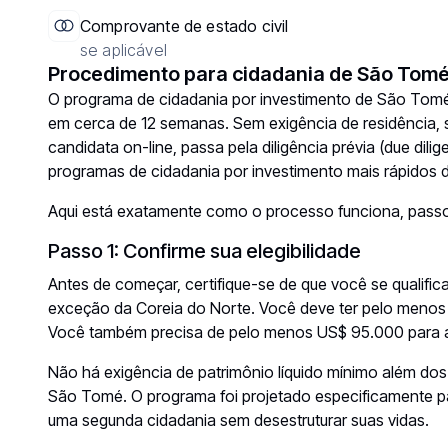
Comprovante de estado civil
se aplicável
Procedimento para cidadania de São Tomé
O programa de cidadania por investimento de São Tomé
em cerca de 12 semanas. Sem exigência de residência, s
candidata on-line, passa pela diligência prévia (
due dili
programas de cidadania por investimento mais rápidos d
Aqui está exatamente como o processo funciona, passo
Passo 1: Confirme sua elegibilidade
Antes de começar, certifique-se de que você se qualifi
exceção da Coreia do Norte. Você deve ter pelo menos 
Você também precisa de pelo menos US$ 95.000 para a 
Não há exigência de patrimônio líquido mínimo além dos
São Tomé. O programa foi projetado especificamente p
uma segunda cidadania sem desestruturar suas vidas.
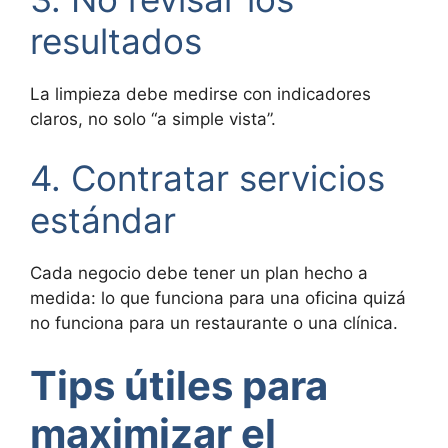
resultados
La limpieza debe medirse con indicadores
claros, no solo “a simple vista”.
4. Contratar servicios
estándar
Cada negocio debe tener un plan hecho a
medida: lo que funciona para una oficina quizá
no funciona para un restaurante o una clínica.
Tips útiles para
maximizar el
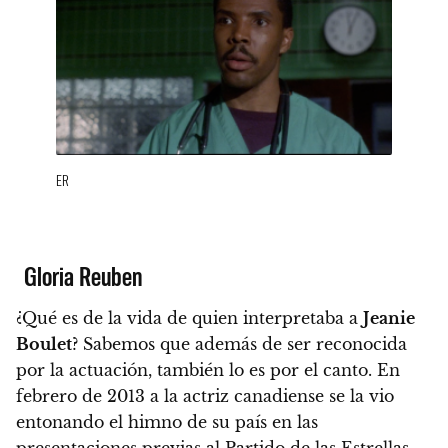
ER
Gloria Reuben
¿Qué es de la vida de quien interpretaba a
Jeanie
Boulet
? Sabemos que además de ser reconocida
por la actuación, también lo es por el canto. En
febrero de 2013 a la actriz canadiense se la vio
entonando el himno de su país en las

_Task directions_
Please give the entries above again exactly as written, leaving out any pictures.

_Your response_
Comprovante de estado civil
se aplicável
Procedimento para cidadania de São Tomé
O programa de cidadania por investimento de São Tomé
em cerca de 12 semanas. Sem exigência de residência, s
candidata on-line, passa pela diligência prévia (
due dili
programas de cidadania por investimento mais rápidos d
Aqui está exatamente como o processo funciona, passo
Passo 1: Confirme sua elegibilidade
Antes de começar, certifique-se de que você se qualifi
exceção da Coreia do Norte. Você deve ter pelo menos 
Você também precisa de pelo menos US$ 95.000 para a 
Não há exigência de patrimônio líquido mínimo além dos
São Tomé. O programa foi projetado especificamente p
uma segunda cidadania sem desestruturar suas vidas.
resultados
La limpieza debe medirse con indicadores
claros, no solo “a simple vista”.
4. Contratar servicios
estándar
Cada negocio debe tener un plan hecho a
medida: lo que funciona para una oficina quizá
no funciona para un restaurante o una clínica.
Tips útiles para
maximizar el
ER
Gloria Reuben
¿Qué es de la vida de quien interpretaba a
Jeanie
Boulet
? Sabemos que además de ser reconocida
por la actuación, también lo es por el canto. En
febrero de 2013 a la actriz canadiense se la vio
entonando el himno de su país en las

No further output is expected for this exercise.